Joint Employers - the NLRB’s latest word.
Part of a series - Employment Law Case of the Week - by Ross Runkel.
In 2015 the NLRB revised its joint-employer test by (1) putting the focus on whether a putative employer has the right to control the workers (even if that right is not exercised) and (2) considering indirect control (not merely direct control) as a factor. The DC Circuit has affirmed that formulation, although the case was remanded for greater articulation of the scope of "indirect" control. Browning-Ferris v. NLRB (DC Cir 12/28/2018) [PDF]
Most workers at Browning-Ferris's recycling plant are employed by a staffing company, who “has the sole responsibility to counsel, discipline, review, evaluate, determine pay rates, and terminate” the workers that it provides. When a Teamsters union petitioned to represent these workers, the NLRB decided that Browning-Ferris and the staffing company were joint-employers of the workers.

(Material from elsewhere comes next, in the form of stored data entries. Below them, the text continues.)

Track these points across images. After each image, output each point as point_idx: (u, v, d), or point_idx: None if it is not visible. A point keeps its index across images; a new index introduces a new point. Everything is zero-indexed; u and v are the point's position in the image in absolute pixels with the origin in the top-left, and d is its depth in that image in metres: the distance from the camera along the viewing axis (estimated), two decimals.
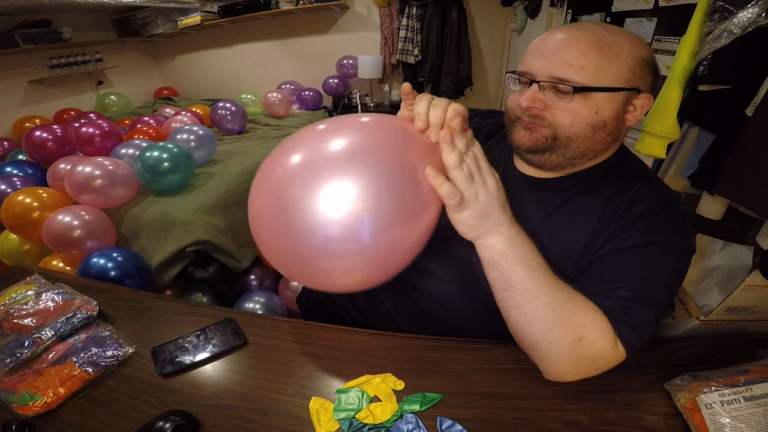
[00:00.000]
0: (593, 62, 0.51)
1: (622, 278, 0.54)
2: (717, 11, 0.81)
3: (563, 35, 0.54)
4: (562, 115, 0.54)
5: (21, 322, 0.68)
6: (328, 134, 0.48)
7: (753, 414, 0.50)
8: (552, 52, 0.53)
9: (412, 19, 2.83)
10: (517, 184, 0.65)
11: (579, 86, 0.52)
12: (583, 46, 0.52)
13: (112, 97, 3.10)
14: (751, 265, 0.81)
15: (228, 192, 1.68)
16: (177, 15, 3.23)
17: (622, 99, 0.54)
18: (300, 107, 3.05)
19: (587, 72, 0.51)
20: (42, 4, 2.31)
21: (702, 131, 1.02)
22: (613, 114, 0.54)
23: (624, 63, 0.52)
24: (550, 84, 0.53)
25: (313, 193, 0.43)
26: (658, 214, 0.55)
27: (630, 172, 0.61)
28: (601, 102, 0.53)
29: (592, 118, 0.54)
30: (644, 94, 0.54)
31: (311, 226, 0.44)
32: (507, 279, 0.52)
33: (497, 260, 0.53)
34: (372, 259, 0.49)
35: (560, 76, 0.52)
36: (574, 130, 0.55)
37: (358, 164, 0.44)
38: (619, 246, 0.55)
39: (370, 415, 0.54)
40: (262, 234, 0.51)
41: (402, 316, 0.77)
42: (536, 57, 0.55)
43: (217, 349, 0.66)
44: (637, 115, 0.55)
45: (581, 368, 0.53)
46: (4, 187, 1.52)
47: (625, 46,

The DC Circuit held that "the right-to-control element of the Board’s joint-employer standard has deep roots in the common law. The common law also permits consideration of those forms of indirect control that play a relevant part in determining the essential terms and conditions of employment. Accordingly, we affirm the Board’s articulation of the joint-employer test as including consideration of both an employer’s reserved right to control and its indirect control over employees’ terms and conditions of employment." However, the court faulted the NLRB for failing to distinguish evidence of indirect control that bears on workers’ essential terms and conditions from evidence that simply documents the routine parameters of company-to-company contracting. Therefore, the court remanded to the NLRB for it to "explain and apply its test in a manner that hews to the common law of agency."

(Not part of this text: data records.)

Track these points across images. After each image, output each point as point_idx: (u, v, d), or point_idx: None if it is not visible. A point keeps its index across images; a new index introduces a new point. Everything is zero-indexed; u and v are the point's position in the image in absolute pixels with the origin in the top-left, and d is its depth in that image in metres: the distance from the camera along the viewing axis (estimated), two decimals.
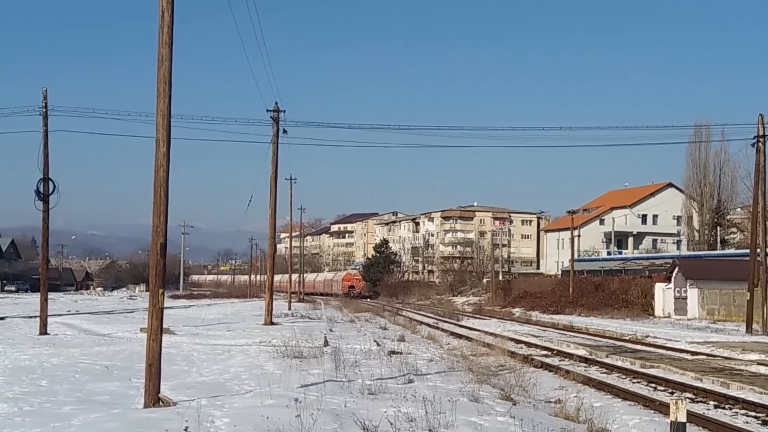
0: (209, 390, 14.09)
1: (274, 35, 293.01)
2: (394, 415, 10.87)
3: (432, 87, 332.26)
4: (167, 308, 15.43)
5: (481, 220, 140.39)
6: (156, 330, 12.54)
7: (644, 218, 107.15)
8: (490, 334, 34.05)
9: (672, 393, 16.77)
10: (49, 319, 30.74)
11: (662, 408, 13.72)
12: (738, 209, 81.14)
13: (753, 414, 14.11)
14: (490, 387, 15.33)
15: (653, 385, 18.27)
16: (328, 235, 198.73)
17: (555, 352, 26.77)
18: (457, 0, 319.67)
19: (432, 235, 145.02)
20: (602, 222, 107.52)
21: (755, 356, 24.42)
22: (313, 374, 16.35)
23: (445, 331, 37.48)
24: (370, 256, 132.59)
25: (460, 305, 79.49)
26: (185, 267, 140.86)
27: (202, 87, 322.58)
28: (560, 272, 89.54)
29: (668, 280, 54.44)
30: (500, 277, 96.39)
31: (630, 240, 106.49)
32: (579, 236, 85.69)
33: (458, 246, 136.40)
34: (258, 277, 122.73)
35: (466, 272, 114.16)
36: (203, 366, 18.72)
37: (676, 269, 54.17)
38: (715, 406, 15.07)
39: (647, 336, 33.92)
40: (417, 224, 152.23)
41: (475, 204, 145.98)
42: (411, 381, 15.66)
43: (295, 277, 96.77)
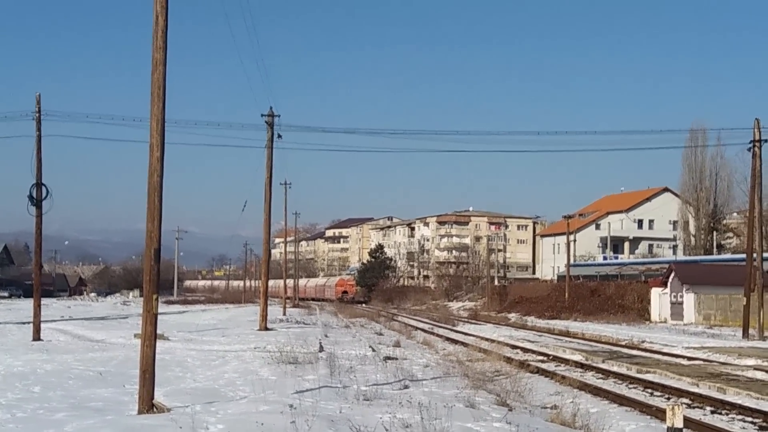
0: (204, 396, 14.07)
1: (269, 39, 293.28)
2: (390, 421, 10.87)
3: (428, 91, 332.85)
4: (161, 314, 15.40)
5: (477, 225, 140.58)
6: (150, 336, 12.53)
7: (640, 223, 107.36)
8: (486, 340, 34.04)
9: (668, 398, 16.78)
10: (43, 325, 30.67)
11: (659, 414, 13.72)
12: (734, 214, 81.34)
13: (750, 419, 14.12)
14: (486, 393, 15.32)
15: (649, 391, 18.27)
16: (323, 240, 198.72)
17: (551, 358, 26.75)
18: (453, 5, 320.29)
19: (427, 240, 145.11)
20: (598, 227, 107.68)
21: (752, 362, 24.44)
22: (308, 380, 16.33)
23: (441, 337, 37.44)
24: (366, 261, 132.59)
25: (456, 310, 79.45)
26: (179, 272, 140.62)
27: (197, 91, 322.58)
28: (556, 277, 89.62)
29: (664, 285, 54.52)
30: (496, 282, 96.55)
31: (626, 245, 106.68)
32: (575, 241, 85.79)
33: (454, 251, 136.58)
34: (252, 283, 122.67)
35: (462, 277, 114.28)
36: (197, 372, 18.69)
37: (673, 274, 54.26)
38: (712, 412, 15.07)
39: (643, 341, 33.93)
40: (412, 229, 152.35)
41: (471, 209, 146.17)
42: (407, 387, 15.66)
43: (290, 283, 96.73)
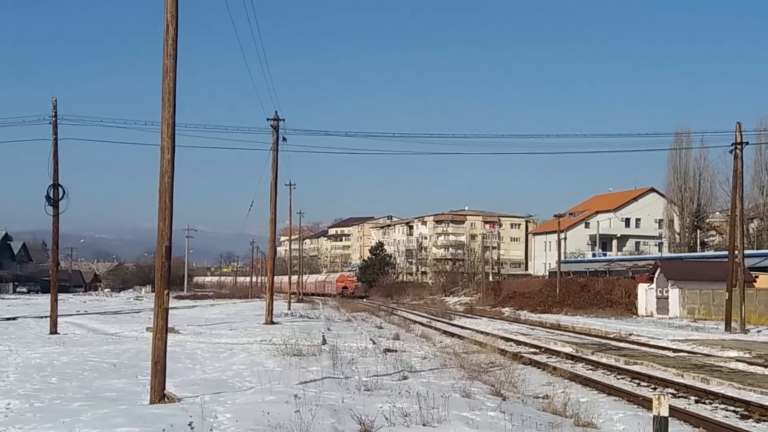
0: (212, 387, 14.06)
1: (275, 48, 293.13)
2: (390, 410, 10.87)
3: (426, 96, 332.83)
4: (172, 308, 15.41)
5: (472, 224, 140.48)
6: (161, 329, 12.53)
7: (627, 222, 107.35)
8: (481, 333, 34.01)
9: (655, 388, 16.79)
10: (59, 319, 30.68)
11: (645, 403, 13.73)
12: (717, 213, 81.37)
13: (732, 408, 14.13)
14: (481, 383, 15.32)
15: (637, 381, 18.27)
16: (326, 238, 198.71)
17: (543, 350, 26.76)
18: (448, 12, 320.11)
19: (425, 238, 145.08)
20: (587, 225, 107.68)
21: (734, 353, 24.46)
22: (312, 371, 16.32)
23: (438, 330, 37.44)
24: (366, 258, 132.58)
25: (452, 305, 79.46)
26: (189, 269, 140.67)
27: (205, 96, 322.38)
28: (548, 273, 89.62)
29: (651, 281, 54.53)
30: (490, 278, 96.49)
31: (614, 242, 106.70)
32: (565, 239, 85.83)
33: (450, 248, 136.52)
34: (259, 279, 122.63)
35: (458, 273, 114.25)
36: (206, 363, 18.69)
37: (658, 270, 54.26)
38: (696, 401, 15.08)
39: (631, 334, 33.94)
40: (411, 228, 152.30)
41: (466, 208, 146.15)
42: (405, 378, 15.65)
43: (295, 279, 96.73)
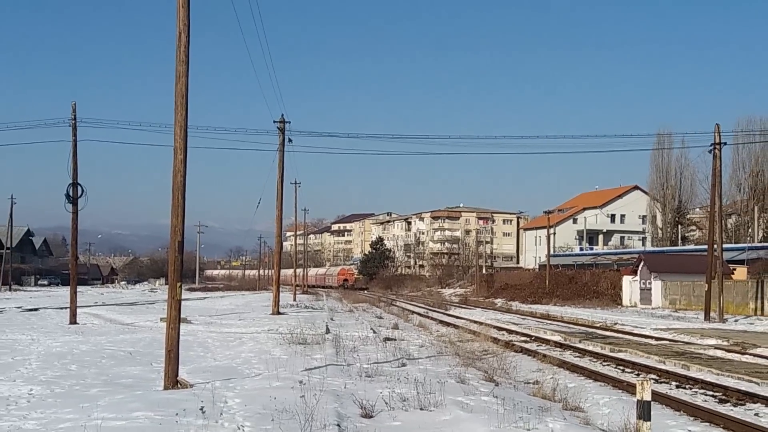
0: (222, 373, 14.08)
1: (281, 52, 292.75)
2: (389, 395, 10.89)
3: (422, 99, 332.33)
4: (184, 300, 15.43)
5: (467, 220, 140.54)
6: (174, 319, 12.54)
7: (613, 217, 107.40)
8: (475, 322, 34.02)
9: (638, 374, 16.78)
10: (78, 310, 30.70)
11: (629, 388, 13.73)
12: (697, 209, 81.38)
13: (711, 393, 14.14)
14: (475, 370, 15.32)
15: (621, 368, 18.27)
16: (330, 234, 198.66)
17: (533, 339, 26.74)
18: (444, 17, 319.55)
19: (422, 234, 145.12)
20: (575, 221, 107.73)
21: (712, 341, 24.48)
22: (316, 359, 16.34)
23: (435, 320, 37.42)
24: (367, 253, 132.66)
25: (448, 296, 79.47)
26: (200, 262, 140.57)
27: (216, 99, 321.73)
28: (538, 266, 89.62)
29: (634, 273, 54.55)
30: (484, 271, 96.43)
31: (600, 237, 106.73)
32: (554, 234, 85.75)
33: (446, 243, 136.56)
34: (266, 272, 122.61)
35: (453, 266, 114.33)
36: (217, 352, 18.71)
37: (642, 263, 54.29)
38: (677, 386, 15.09)
39: (616, 323, 33.95)
40: (409, 223, 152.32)
41: (461, 205, 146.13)
42: (404, 365, 15.66)
43: (300, 272, 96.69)
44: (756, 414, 12.00)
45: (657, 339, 26.00)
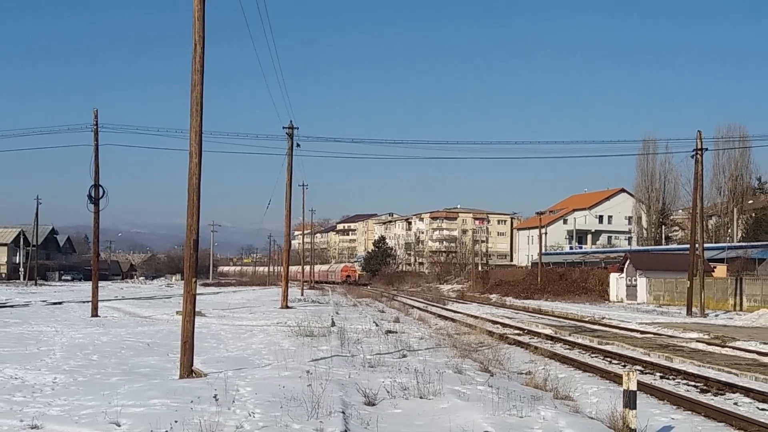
0: (234, 363, 14.08)
1: (289, 58, 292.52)
2: (391, 384, 10.88)
3: (422, 107, 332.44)
4: (199, 294, 15.44)
5: (464, 220, 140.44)
6: (190, 313, 12.54)
7: (601, 218, 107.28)
8: (471, 316, 34.00)
9: (624, 366, 16.75)
10: (99, 304, 30.72)
11: (616, 378, 13.71)
12: (680, 211, 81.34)
13: (693, 383, 14.12)
14: (472, 361, 15.31)
15: (608, 359, 18.25)
16: (335, 233, 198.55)
17: (526, 332, 26.71)
18: (442, 27, 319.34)
19: (422, 233, 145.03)
20: (565, 221, 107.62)
21: (694, 335, 24.45)
22: (322, 350, 16.33)
23: (433, 314, 37.39)
24: (370, 251, 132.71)
25: (446, 292, 79.42)
26: (214, 259, 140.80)
27: (228, 105, 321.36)
28: (530, 264, 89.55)
29: (621, 271, 54.53)
30: (479, 268, 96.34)
31: (589, 237, 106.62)
32: (546, 234, 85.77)
33: (444, 242, 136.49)
34: (275, 268, 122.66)
35: (451, 264, 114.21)
36: (229, 343, 18.71)
37: (628, 261, 54.27)
38: (661, 377, 15.07)
39: (603, 318, 33.91)
40: (409, 223, 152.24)
41: (459, 206, 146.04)
42: (404, 356, 15.65)
43: (307, 269, 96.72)
44: (735, 403, 11.98)
45: (642, 332, 25.97)
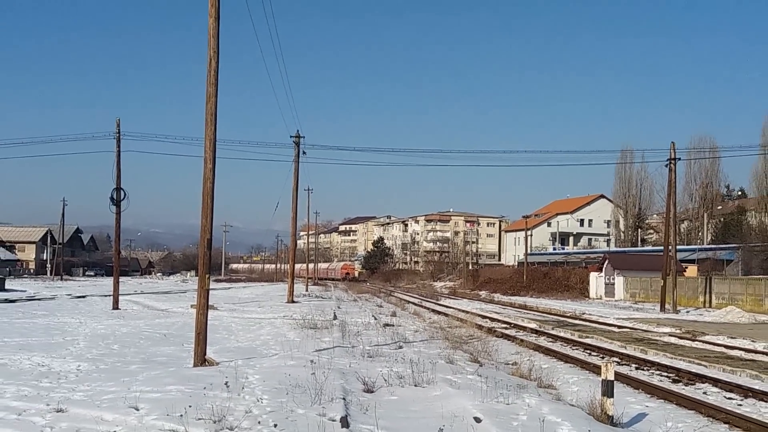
0: (244, 353, 14.07)
1: (296, 69, 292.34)
2: (388, 373, 10.87)
3: (420, 118, 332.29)
4: (212, 289, 15.45)
5: (456, 223, 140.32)
6: (203, 306, 12.54)
7: (582, 222, 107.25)
8: (462, 311, 33.97)
9: (603, 357, 16.75)
10: (120, 297, 30.72)
11: (595, 369, 13.71)
12: (654, 215, 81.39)
13: (665, 374, 14.12)
14: (462, 352, 15.30)
15: (588, 351, 18.24)
16: (337, 234, 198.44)
17: (512, 325, 26.70)
18: (434, 45, 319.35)
19: (417, 234, 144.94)
20: (549, 224, 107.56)
21: (667, 329, 24.46)
22: (325, 341, 16.33)
23: (427, 309, 37.35)
24: (370, 250, 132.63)
25: (439, 289, 79.32)
26: (226, 257, 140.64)
27: (239, 115, 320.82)
28: (517, 263, 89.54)
29: (600, 270, 54.51)
30: (470, 267, 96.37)
31: (571, 239, 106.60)
32: (531, 235, 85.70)
33: (438, 242, 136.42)
34: (282, 266, 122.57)
35: (444, 263, 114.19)
36: (239, 334, 18.70)
37: (607, 261, 54.26)
38: (636, 368, 15.07)
39: (584, 313, 33.91)
40: (406, 225, 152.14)
41: (451, 210, 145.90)
42: (401, 347, 15.65)
43: (311, 266, 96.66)
44: (704, 392, 11.98)
45: (619, 327, 25.97)
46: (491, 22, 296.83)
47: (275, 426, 7.55)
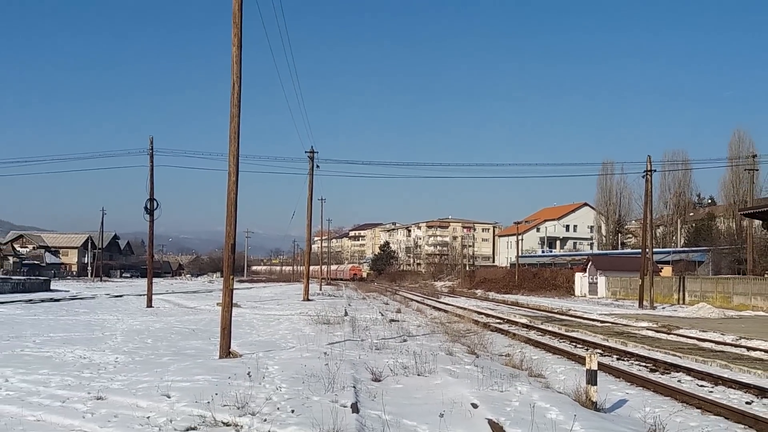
0: (265, 346, 14.07)
1: (310, 87, 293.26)
2: (393, 364, 10.86)
3: (425, 135, 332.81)
4: (235, 289, 15.46)
5: (454, 228, 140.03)
6: (228, 304, 12.55)
7: (568, 227, 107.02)
8: (460, 308, 33.91)
9: (587, 349, 16.68)
10: (153, 297, 30.78)
11: (580, 360, 13.66)
12: (633, 221, 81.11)
13: (643, 364, 14.06)
14: (460, 345, 15.28)
15: (574, 344, 18.17)
16: (348, 239, 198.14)
17: (505, 321, 26.60)
18: (433, 67, 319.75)
19: (420, 239, 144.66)
20: (538, 230, 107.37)
21: (645, 324, 24.34)
22: (337, 335, 16.32)
23: (429, 306, 37.29)
24: (377, 253, 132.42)
25: (439, 288, 79.16)
26: (248, 260, 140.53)
27: (258, 132, 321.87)
28: (509, 265, 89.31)
29: (584, 271, 54.31)
30: (467, 268, 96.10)
31: (558, 242, 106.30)
32: (522, 240, 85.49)
33: (438, 246, 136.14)
34: (298, 268, 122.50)
35: (444, 265, 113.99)
36: (260, 329, 18.70)
37: (590, 263, 54.06)
38: (617, 359, 15.01)
39: (570, 309, 33.78)
40: (409, 231, 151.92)
41: (450, 217, 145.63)
42: (405, 340, 15.63)
43: (324, 268, 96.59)
44: (679, 381, 11.92)
45: (602, 322, 25.86)
46: (489, 49, 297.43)
47: (293, 411, 7.55)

DISSENT: The dissent would have issued no decision at all because the NLRB is now engaged in a rulemaking process directed at precisely the issues that were decided in this case. On the merits, the dissent argued that under the common law "employees of a true independent contractor [here, the staffing company] cannot be considered employees of the company [here, Browning-Ferris] who hired the contractor." The dissent also faulted the majority for ignoring the fact that the common law of joint-employer may vary according to the nature of the business arrangement between companies.
NOTE: The NLRB is engaging in a rulemaking process regarding its joint-employer standard. Interested parties may file comments on or before Monday, January 14, 2019.